Es lächelte wieder und fragte mit tieferer Stimme als erwartet: »Hast du einen Wunsch, Jona?«
»Kommst du vom Weihnachtsmann?«
Doch statt der des Männleins drang die Stimme seines Vaters zu Jona durch. »Wie? Vom Weihnachtsmann? Was redest du denn da?«
»Ich meine doch nicht dich, sondern ...« Er stockte, denn ihm wurde klar, dass sein Vater den Wicht gar nicht sehen konnte. »Mir kam nur eine Geschichte in den Kopf, entschuldige.«
Papa schaute ihn eine Weile nachdenklich an, sagte dann aber nur: »Ich gehe mal eben in die Garage.«
Als Papa in der Garage verschwunden und die Tür hinter ihm ins Schloss gefallen war, hockte sich Jona auf den Boden. »Kommst du vom Weihnachtsmann?«
Die Lippen des Männleins verzogen sich so weit, dass sie beinahe vom einen spitzen Ohr zum anderen reichten und die roten Bäckchen hervortraten. »Ich kenne deinen Wunsch.« Das Männlein wirbelte mit einer Hand durch die Luft. Ein weißes Sternchen segelte an Jonas Auge vorbei und setzte sich auf seine Nase. Viele weitere folgten und verwandelten den Garten in eine glitzernde Schneelandschaft.

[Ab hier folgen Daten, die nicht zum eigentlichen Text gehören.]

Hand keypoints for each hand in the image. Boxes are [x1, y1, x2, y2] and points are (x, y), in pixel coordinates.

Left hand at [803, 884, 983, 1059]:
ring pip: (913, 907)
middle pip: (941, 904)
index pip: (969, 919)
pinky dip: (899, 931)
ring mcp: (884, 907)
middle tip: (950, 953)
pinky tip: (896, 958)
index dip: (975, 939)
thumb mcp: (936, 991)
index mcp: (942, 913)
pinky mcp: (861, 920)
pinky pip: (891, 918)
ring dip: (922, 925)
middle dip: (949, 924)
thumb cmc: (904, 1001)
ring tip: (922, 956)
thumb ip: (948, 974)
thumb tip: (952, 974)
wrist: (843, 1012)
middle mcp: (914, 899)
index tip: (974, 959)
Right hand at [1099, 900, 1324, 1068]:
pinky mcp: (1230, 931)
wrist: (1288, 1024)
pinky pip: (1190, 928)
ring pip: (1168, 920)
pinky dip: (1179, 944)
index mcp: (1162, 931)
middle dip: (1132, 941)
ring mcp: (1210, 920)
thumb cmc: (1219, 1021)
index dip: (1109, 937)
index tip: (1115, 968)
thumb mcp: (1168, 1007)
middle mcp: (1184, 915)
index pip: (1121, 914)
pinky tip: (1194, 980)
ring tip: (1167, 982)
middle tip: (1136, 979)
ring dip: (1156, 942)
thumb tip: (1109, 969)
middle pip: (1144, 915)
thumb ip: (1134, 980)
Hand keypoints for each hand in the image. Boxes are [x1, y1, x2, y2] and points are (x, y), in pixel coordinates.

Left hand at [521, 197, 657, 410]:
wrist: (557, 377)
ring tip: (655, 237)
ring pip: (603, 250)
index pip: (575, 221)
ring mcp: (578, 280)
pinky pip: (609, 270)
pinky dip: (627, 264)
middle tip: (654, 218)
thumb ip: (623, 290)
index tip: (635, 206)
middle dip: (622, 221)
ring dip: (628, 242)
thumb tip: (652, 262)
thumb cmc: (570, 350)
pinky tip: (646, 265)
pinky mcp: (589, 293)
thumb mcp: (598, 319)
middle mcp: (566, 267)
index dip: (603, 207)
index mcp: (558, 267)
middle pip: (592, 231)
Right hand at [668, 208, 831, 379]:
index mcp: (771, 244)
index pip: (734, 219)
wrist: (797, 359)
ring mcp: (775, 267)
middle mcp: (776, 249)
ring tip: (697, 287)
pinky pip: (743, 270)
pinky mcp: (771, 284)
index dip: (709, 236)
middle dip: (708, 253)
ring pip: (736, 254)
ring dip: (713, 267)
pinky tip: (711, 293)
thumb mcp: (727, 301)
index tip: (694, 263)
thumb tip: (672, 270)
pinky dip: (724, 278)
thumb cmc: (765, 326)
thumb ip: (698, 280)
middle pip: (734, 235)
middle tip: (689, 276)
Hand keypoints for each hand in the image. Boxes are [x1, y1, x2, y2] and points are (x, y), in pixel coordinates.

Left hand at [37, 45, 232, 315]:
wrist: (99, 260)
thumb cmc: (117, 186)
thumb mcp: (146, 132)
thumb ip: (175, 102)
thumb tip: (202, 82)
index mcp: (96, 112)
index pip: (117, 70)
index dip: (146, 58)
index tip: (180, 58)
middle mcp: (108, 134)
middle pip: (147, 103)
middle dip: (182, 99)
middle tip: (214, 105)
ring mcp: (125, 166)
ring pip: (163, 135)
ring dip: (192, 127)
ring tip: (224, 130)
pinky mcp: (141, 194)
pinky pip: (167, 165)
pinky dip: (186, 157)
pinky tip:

Das Männlein legte einen Zeigefinger an seine Lippen, kniff ein Auge fest zusammen und ließ seinen Blick gen Himmel gleiten. »Hm. Immer kann ich es nicht schneien lassen, aber vielleicht kann Schlitti ja auch auf etwas anderem fahren, als auf Kufen?«
In dem Moment quietschte die Garagentür. Jona drehte sich um. Papa hielt ein paar alte Räder in den Händen, blieb abrupt stehen und schaute sich um. Seine Augen zeigten pure Verwunderung, bis sein Blick auf Jona fiel. Papa setzte einen Fuß vor den anderen in den Schnee, blieb kurz stehen und betrachtete seine Spuren. »Schnee?« Er schaute in den Himmel. »Aber da ist doch gar keine Wolke?«
»Vielleicht ist die ja jetzt leer und hat sich aufgelöst.« Jona grinste und drehte sich um zu dem Männlein. Doch das war ohne Spuren im Schnee verschwunden.